As someone who thinks a bit like a physicist, I think it's a bit odd that people talk in terms of the platter-based hard drives as being "mechanical and have parts to wear out" and the solid-state hard drives as "having fewer parts to wear out".
I suggest looking at it from a microscopic viewpoint. Okay, sub-microscopic, at the atomic level. Inside a memory chip, that glass-smooth semi-conductive substrate the conductor material gets deposited on to make the circuit is all peaks and valleys, and the material that gets deposited isn't uniform, it's thicker here, thinner there, and after it's etched, wider here and there, and these things vary from one chip to the next, from one production run to the next. At this level, the differences would be easy enough to see.
So what, they all just sit there, right? Wrong. the molecules vibrate and move around. Generally not much because of the kind of material they are - but they aren't stationary and fixed, and it's incorrect to think of them as "not moving parts"; they in fact move all the time.

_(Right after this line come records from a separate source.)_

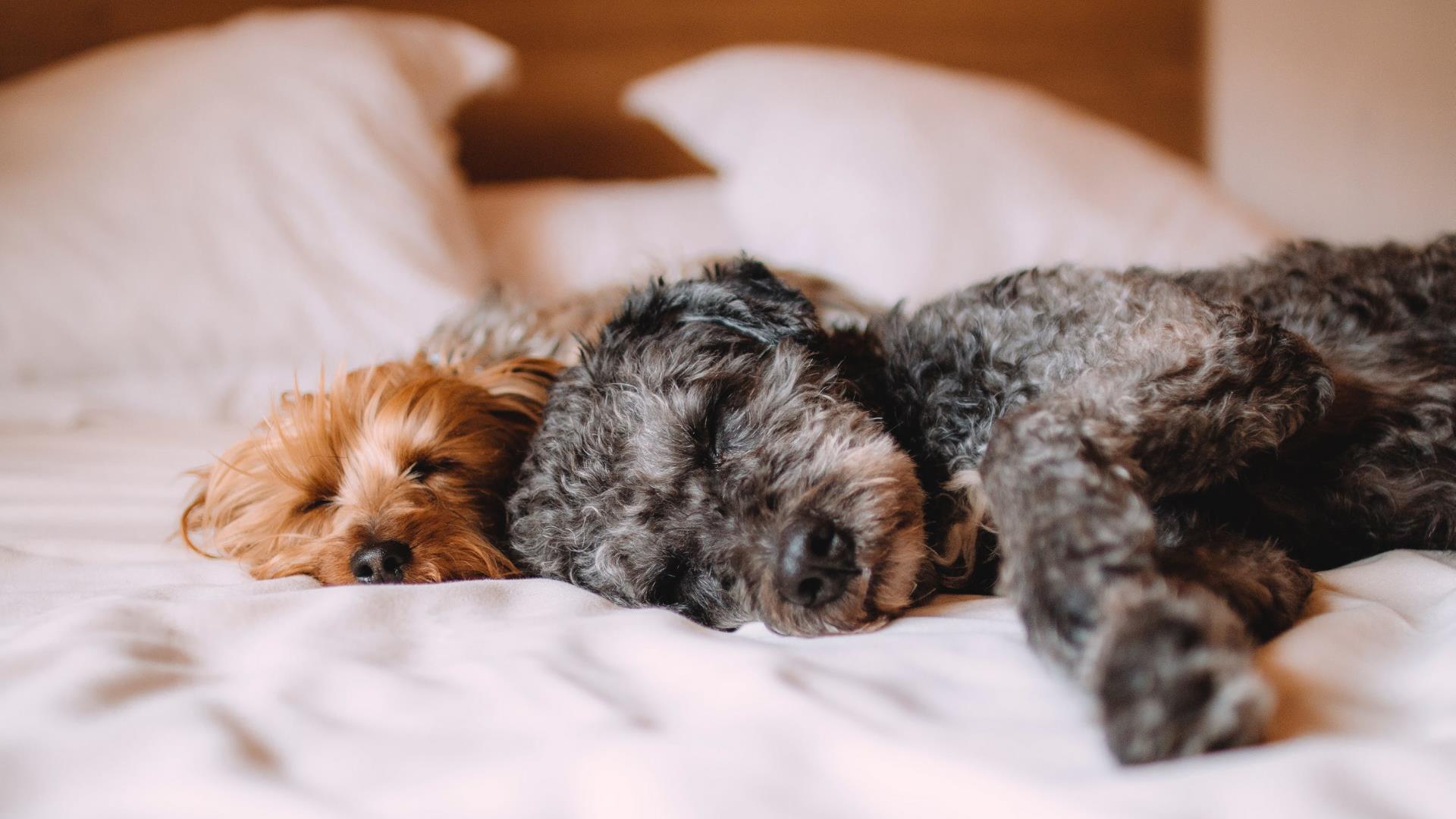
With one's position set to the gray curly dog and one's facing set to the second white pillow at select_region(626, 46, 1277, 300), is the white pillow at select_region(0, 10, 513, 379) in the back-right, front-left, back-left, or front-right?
front-left

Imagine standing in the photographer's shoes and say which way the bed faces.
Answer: facing the viewer
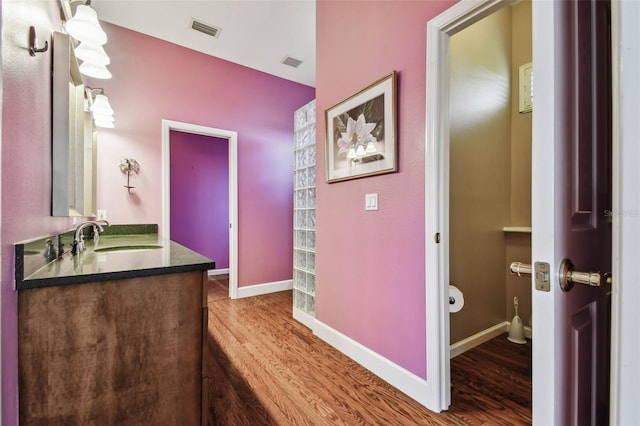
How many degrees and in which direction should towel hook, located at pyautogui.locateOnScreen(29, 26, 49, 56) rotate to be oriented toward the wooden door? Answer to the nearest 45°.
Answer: approximately 45° to its right

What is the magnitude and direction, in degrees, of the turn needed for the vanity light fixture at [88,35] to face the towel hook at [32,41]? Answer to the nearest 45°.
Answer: approximately 90° to its right

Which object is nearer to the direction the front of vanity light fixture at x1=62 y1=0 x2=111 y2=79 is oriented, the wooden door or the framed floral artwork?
the framed floral artwork

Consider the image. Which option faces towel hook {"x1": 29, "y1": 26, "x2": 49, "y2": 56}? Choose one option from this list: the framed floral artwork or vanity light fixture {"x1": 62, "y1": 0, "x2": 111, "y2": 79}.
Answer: the framed floral artwork

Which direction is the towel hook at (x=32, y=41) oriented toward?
to the viewer's right

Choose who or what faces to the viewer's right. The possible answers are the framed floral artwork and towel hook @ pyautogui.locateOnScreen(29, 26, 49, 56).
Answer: the towel hook

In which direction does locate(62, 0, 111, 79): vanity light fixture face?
to the viewer's right

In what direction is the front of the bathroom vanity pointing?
to the viewer's right

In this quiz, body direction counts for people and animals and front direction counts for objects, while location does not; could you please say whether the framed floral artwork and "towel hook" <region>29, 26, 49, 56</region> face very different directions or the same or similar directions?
very different directions

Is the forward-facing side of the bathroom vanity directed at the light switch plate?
yes

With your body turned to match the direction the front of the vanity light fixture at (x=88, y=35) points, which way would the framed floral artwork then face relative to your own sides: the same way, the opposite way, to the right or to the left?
the opposite way

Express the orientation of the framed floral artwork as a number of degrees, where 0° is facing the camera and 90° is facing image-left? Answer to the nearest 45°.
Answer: approximately 45°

More important, these things get heated up and cooled down all the time, expanding and contracting, moving at faster rates, then slower, and different materials - atoms and molecules - are effected differently by heating and cooling, so if they are "bound" to each other, that bond is stressed and can and does break. weak points on the hills and valleys give way, and those micro-circuits stop behaving the way we want them to, in the bigger world we live in failures occur.
Many of you have done the thing where you take a piece of copper wire and bend it rapidly back and forth until it breaks. Aluminum will do it even faster. A lot of metals will do this because the molecules change when you work the metal, and when you heat it up. When I think of the billions of circuits we have in some of our technology in this light, it's simply amazing to me our manufacturing technology is to the point where these things are as reliable as they are.
The old story about the first computer ever built was that some set of calculations showed there were so many parts it would fail before it would ever work properly - but they built it anyway. Look how far we've come in such a short time!
My thinking, when it comes to comparing the reliability of types of hard drives (just comparing reliability here, not anything else), is that the manufacturing process is what is in question, not the type of product. Can the SSDs be built to the same level of reliability because of the level of technologically developed skill of the manufacturers? The "mechanical" argument is a non-issue, it's beside the point, and really incorrect in the end.
The universe is a mechanical place - with the possible exception of what goes on inside neutron stars and black holes - from atoms to galaxies and beyond, really, I think.
My next rig will be built using an SSD (maybe 2) as it's primary work drive, I'm not worried much about it in any case, despite the fact that, to my way of thinking, it has more parts to wear out, not less. Besides, that will be at least a year from now, a relative long time for more bugs to get worked out and prices to drop.